问题：'1675 年时，英格兰有多少家咖啡馆？'
段落：'1675年时，英格兰就有3000多家咖啡馆；启蒙运动时期，咖啡馆成为民众深入讨论宗教和政治的聚集地，1670年代的英国国王查理二世就曾试图取缔咖啡馆。这一时期的英国人认为咖啡具有药用价值，甚至名医也会推荐将咖啡用于医疗。'

答案：



We will use ernie-4.5-turbo model to find the answer to your query.

In [12]:
chat_model = "ernie-4.5-turbo-32k"

messages = [{"role": "system", "content": ""}]
messages.append({"role": "user", "content": prompt})

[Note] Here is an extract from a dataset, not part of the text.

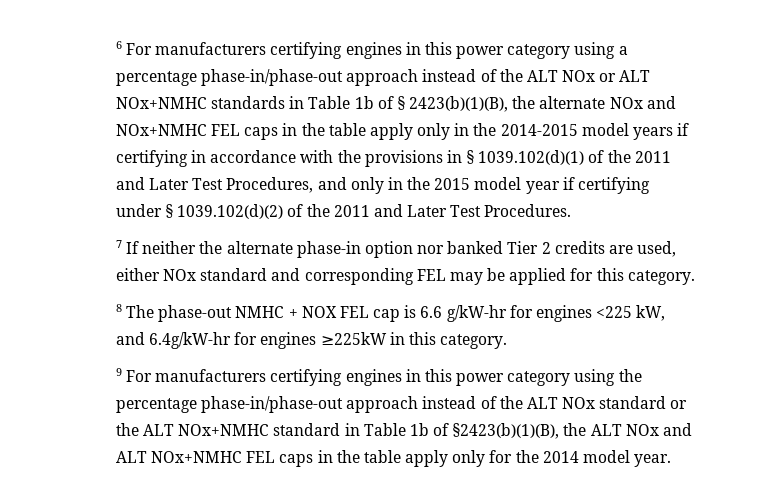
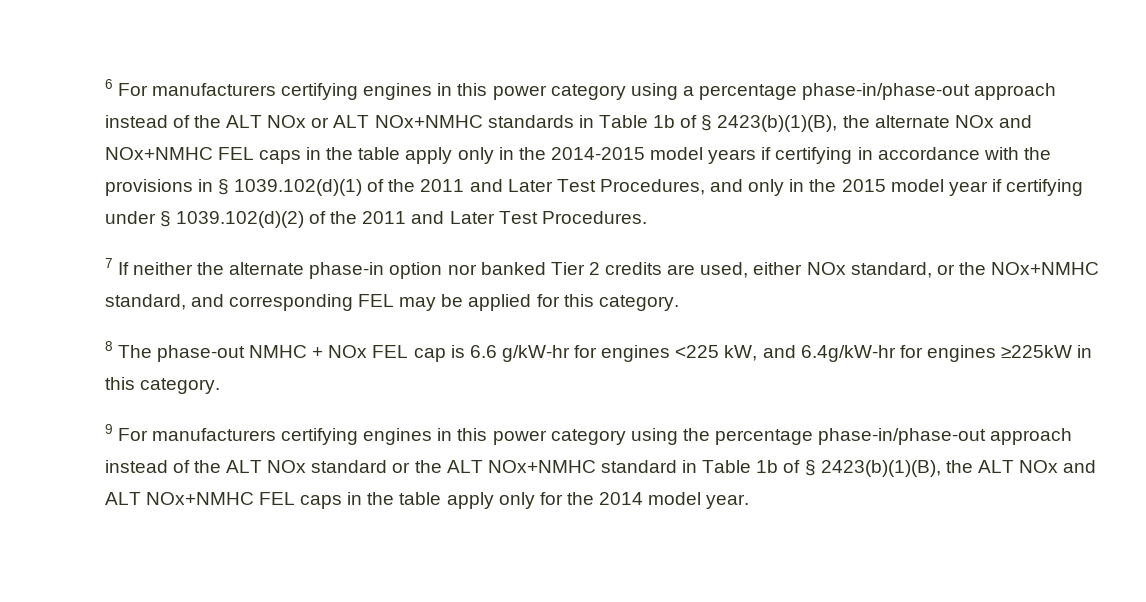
[200,268,268,281] standard -> [850,262,1100,278] [104,294,186,310] standard, or the NOx+NMHC standard,
[301,306,337,318] NOX -> [328,345,368,358] NOx
[452,423,560,439] §2423(b)(1)(B), -> [804,460,941,477] § 2423(b)(1)(B),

response = client.chat.completions.create(
    model=chat_model,
    messages=messages,
)

print(response)

ChatCompletion(id='as-9e8nc2kqxd', choices=[Choice(finish_reason='stop', index=0, logprobs=None, message=ChatCompletionMessage(content='在1675年的时候，英格兰有超过3000家的咖啡馆。在那个时期，咖啡馆成为了民众深入讨论宗教和政治的重要聚集地，甚至还曾引起过英国国王查理二世的关注，他一度试图取缔这些咖啡馆呢。', refusal=None, role='assistant', audio=None, function_call=None, tool_calls=None), flag=0)], created=1748495780, model='ernie-4.5-turbo-32k', object='chat.completion', service_tier=None, system_fingerprint=None, usage=CompletionUsage(completion_tokens=48, prompt_tokens=160, total_tokens=208, completion_tokens_details=None, prompt_tokens_details=None))


In [13]:
from IPython.display import Markdown

Markdown(response.choices[0].message.content)

在1675年的时候，英格兰有超过3000家的咖啡馆。在那个时期，咖啡馆成为了民众深入讨论宗教和政治的重要聚集地，甚至还曾引起过英国国王查理二世的关注，他一度试图取缔这些咖啡馆呢。